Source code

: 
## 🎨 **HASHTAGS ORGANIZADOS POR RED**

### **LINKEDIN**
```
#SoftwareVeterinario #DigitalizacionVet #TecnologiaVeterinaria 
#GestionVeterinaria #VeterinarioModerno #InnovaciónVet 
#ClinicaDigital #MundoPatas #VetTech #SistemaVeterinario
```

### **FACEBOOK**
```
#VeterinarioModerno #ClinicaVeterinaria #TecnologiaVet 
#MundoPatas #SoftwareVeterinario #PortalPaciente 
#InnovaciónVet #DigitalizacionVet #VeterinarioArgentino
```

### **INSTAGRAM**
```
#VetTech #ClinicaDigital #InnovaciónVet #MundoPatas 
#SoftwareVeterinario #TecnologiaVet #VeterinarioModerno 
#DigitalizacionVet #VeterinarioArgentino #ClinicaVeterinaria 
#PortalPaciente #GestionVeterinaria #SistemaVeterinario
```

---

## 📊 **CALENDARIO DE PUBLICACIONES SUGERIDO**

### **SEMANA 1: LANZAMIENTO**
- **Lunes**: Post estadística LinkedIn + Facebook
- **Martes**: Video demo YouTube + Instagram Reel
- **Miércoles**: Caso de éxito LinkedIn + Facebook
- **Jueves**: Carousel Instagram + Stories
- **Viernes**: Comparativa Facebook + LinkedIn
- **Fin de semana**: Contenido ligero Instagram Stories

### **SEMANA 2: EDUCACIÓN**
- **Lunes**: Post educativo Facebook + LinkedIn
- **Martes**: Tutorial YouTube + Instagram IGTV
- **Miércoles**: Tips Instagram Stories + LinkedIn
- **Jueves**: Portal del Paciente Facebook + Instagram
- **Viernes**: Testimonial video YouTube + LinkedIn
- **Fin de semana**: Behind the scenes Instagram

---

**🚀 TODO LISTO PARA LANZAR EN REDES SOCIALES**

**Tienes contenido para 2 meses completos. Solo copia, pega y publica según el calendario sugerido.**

**WORK TASK**
What is needed is one number, the count of lines in the listing above that contain the word "InnovaciónVet".

**RESPONSE BOX**
3